= Nevada Department of Business and Industry =

State agency in Nevada, United States

The Nevada Department of Business and Industry is a cabinet-level Nevada government state agency that oversees business and consumer regulations in the state and promotes the development and growth of businesses in Nevada.

== History ==
The department was established in 1963. It was initially called the Department of Commerce and consisted of four divisions: banking, insurance, real estate, as well as savings and loan. The state fire marshal became one of the department's divisions in May 1973, before a consumer affair division was also added in July the same year. In 1975, the credit union division became part of the department, and in 1979, the housing and manufactured housing divisions also joined the department.

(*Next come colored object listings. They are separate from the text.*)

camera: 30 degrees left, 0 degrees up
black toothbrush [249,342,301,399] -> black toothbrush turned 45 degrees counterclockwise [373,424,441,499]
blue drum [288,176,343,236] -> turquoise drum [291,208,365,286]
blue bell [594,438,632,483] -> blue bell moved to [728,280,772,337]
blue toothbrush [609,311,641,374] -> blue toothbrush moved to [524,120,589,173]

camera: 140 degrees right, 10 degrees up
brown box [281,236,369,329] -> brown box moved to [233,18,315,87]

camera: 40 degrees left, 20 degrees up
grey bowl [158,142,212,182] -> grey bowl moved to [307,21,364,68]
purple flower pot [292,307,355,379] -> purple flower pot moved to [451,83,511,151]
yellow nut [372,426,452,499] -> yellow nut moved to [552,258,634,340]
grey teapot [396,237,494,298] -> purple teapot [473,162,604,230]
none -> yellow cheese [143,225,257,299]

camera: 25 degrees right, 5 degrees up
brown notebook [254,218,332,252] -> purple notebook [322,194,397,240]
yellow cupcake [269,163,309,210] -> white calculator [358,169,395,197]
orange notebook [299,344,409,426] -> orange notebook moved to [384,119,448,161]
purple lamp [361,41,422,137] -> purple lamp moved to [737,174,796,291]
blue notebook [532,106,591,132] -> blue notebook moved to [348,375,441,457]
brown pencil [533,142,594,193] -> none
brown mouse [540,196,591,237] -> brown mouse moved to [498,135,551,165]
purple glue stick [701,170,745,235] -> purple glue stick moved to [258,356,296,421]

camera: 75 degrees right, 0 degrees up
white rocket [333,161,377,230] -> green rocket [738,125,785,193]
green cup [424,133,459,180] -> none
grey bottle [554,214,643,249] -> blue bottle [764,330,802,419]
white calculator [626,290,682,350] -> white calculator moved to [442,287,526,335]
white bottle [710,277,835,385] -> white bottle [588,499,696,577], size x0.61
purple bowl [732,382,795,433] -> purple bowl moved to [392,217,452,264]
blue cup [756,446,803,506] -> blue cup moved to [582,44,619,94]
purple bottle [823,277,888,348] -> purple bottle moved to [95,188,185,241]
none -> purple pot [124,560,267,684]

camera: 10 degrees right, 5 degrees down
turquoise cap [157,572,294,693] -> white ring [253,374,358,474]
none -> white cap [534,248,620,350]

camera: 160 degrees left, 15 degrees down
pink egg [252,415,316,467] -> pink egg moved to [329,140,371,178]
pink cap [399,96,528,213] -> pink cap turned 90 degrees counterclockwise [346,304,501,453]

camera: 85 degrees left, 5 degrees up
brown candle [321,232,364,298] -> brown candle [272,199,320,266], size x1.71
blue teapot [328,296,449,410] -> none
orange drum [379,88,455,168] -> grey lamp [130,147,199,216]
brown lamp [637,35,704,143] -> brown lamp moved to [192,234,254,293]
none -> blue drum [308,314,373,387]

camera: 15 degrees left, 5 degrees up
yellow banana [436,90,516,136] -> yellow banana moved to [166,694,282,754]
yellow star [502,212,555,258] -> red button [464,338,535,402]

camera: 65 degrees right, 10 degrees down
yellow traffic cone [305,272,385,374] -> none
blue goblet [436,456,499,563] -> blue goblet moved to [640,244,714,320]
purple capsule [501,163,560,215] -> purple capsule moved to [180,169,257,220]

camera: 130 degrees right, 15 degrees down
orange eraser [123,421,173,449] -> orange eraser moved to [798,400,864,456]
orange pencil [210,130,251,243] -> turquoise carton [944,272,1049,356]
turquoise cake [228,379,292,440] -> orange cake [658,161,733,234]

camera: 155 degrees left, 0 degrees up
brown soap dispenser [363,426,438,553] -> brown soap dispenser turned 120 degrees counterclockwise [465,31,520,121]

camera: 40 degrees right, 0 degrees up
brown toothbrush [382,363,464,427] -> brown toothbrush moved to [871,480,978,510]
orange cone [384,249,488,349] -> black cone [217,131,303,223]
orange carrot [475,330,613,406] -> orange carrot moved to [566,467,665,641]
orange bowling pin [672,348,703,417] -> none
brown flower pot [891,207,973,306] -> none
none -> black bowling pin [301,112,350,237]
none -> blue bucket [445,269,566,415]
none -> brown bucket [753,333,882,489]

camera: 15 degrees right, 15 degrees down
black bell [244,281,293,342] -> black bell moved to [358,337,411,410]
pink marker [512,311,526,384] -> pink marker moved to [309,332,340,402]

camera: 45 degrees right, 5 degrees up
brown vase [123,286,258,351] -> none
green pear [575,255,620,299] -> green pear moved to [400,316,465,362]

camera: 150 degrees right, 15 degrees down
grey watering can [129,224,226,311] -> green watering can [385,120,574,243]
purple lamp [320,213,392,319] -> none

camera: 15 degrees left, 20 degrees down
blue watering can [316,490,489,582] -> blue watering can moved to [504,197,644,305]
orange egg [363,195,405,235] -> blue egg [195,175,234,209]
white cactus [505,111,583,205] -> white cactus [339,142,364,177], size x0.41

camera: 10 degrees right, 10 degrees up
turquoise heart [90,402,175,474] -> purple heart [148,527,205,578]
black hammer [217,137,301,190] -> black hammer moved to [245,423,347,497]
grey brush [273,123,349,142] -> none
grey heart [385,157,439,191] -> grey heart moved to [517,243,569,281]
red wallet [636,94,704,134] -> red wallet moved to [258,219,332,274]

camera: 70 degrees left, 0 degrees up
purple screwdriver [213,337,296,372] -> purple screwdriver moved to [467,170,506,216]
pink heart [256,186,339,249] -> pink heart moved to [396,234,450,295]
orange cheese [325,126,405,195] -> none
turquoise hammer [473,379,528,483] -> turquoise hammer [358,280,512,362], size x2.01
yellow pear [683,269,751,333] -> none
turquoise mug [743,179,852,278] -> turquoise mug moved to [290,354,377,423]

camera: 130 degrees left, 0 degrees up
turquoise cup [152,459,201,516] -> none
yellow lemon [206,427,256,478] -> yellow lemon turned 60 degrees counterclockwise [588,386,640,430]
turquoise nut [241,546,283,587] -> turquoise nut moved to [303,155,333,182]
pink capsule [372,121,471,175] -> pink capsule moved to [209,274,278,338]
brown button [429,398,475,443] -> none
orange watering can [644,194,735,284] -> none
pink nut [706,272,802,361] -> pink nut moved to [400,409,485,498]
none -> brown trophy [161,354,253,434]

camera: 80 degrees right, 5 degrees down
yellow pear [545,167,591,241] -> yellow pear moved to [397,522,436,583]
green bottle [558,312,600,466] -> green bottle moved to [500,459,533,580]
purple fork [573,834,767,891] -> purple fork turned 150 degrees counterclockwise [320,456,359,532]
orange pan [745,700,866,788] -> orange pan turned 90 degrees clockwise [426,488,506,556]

The department's structure underwent several other changes before finally settling into twelve divisions as of 2021.

== Divisions ==
The following are the twelve divisions that make up the Department of Business and Industry:

1. Attorney for Injured Workers
2. Government Employee-Management Relations Board
3. Financial Institutions
4. Nevada Housing Division (Includes Manufactured Housing)
5. Division of Industrial Relations
6. Division of Insurance
7. Labor Commissioner
8. Mortgage Lending Division
9. Nevada Transportation Authority
10. Real Estate Division
11. Taxicab Authority
12. Consumer Affairs

Aside from the above divisions, the department also manages several offices under the oversight of the Director's Office, which are Office of Business, Finance, and Planning; Nevada Consumer Affairs, and Ombudsman of Consumer Affairs for Minorities. There are also a number of active boards, commissions, and advisory committees for a range of relevant issues, from industrial insurance to occupational safety and health.